I'm not saying it is good or bad. Debt can sometimes be good in order to grow. I'm just saying that most Americans carry debt of some or many forms.
During COVID the savings rate went up, because people received money.
Post COVID Americans are back to spending money, travelling , restaurants, electronics. The savings rate has gone back down. Debt is going back up.
Biden has forgiven some student debt. Great for those that have student debt.
But the underlying issues that caused people to incur that debt are still in place and people will continue to rack up more debt.
Some people were using what is called Margin to invest, because loans were cheap. This props up the stock market, because people and institutions use margin to buy more stocks.
But the tide has turned. Interest rates are increase and so is the cost of outstanding margin loans.
The higher the interest rate the more money that must be pulled out of the stock market in order to pay back those loans. And then some of that money goes into government bond markets because bonds are finally paying out more than nothing.

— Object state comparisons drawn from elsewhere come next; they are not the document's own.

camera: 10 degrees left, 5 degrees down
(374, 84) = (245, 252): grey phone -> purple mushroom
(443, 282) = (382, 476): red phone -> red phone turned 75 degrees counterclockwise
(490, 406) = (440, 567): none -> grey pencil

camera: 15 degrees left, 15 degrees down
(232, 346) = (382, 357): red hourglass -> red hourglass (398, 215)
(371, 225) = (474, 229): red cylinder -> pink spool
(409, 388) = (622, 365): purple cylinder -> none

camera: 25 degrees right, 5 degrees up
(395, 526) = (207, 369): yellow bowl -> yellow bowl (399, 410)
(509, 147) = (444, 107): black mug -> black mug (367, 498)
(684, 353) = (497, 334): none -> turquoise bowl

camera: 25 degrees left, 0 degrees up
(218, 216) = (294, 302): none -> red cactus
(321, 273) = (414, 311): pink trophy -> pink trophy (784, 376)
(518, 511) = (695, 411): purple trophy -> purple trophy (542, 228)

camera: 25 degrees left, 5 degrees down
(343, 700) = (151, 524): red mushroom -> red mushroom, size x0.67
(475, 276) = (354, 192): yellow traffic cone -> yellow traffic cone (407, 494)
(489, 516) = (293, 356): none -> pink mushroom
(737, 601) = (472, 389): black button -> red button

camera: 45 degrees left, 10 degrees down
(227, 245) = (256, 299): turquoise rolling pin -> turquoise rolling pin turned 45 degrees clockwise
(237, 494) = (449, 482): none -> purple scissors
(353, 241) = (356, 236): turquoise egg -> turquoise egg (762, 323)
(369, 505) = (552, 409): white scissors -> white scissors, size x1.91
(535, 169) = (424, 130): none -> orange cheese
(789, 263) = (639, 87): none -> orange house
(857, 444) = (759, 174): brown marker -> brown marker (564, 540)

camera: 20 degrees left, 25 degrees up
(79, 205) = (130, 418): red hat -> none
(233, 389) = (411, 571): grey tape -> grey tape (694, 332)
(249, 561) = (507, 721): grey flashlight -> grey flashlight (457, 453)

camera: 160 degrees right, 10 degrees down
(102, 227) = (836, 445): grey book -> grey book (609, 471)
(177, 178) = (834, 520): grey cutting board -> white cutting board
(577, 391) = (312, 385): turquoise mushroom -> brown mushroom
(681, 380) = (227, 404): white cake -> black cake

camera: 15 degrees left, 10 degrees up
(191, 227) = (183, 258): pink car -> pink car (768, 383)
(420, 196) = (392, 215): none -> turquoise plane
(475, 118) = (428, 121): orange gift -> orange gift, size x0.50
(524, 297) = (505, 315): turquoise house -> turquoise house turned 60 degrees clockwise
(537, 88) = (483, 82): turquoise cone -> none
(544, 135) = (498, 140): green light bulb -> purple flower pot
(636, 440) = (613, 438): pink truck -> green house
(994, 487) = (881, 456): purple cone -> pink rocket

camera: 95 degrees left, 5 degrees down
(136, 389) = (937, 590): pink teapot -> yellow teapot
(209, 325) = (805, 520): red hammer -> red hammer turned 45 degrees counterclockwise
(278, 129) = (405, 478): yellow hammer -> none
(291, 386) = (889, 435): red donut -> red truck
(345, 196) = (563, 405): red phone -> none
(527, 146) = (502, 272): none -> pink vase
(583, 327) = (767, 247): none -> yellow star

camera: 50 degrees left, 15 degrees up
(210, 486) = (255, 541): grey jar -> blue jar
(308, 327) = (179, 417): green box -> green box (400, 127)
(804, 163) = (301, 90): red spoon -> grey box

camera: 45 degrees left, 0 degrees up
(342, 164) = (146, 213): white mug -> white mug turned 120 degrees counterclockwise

But make no mistake, Americans still love their debt and will go back to using margin when the timing is right.
Education is an investment into yours and my future.
During COVID students were sent home to do class on their computer. This dramatically increased the need for a good computer. Computer sales skyrocketed.
But something wonderful happened.
When I was in college it always pissed me off that part of my course graded was tied to attending the class every single week.
I paid to go to college it should be my choice whether or not I attend class.
My real gripe was that so many lectures that I attended were worthless. Attending class was a waste of time. Some of the professors would read word for word the textbook and then assign homework at the end of the chapter.
I can read. And would learn a lot more forcing myself to read the chapter and completing the homework at the end. College is time consumer, I don't have time to waste it on worthless lectures.
Thank you COVID.
Finally it is acceptable to do classes online. Some classes are necessary to do in person. Science lab needs to be done in a science lab.
But pre-calculus can easily be taught online and probable is better taught online. I can watch a video and then rewind and rewatch the part of the lecture that I did not understand. And I can do it when my attention is at its highest, not when I am sleepy at 8AM.
Companies like Google finally came and said, 'You don't need a 4 year degree to do jobs at our company. You can take these online courses.'
The society education gatekeepers have been broken down.
You can educate yourself and make more money and then invest that money.
8. More online tools
People hate on the Robinhood app all the time. Have they made mistakes - Yes.
Did they spill oil in the Gulf of Mexico - No.
I do not think the Robinhood CEO, workers, investors or even users are evil.
But I do always have to give them credit. Because they pushed for investing to be more easy, open and accessible to everyday investors. There used to be gatekeepers that prevented you from investing.
But not anymore. Robinhood forced all the major banks to lower their fees and create an easier, online user experience.
COVID pushed technology to the forefront. People quickly became very comfortable using apps for Food, work, shopping and investing.
Every single financial firm and tech companies put more effort into developing online tools for their users during this time and this will benefits consumers now and down the line. People will be able to have all of their finances online and make money online.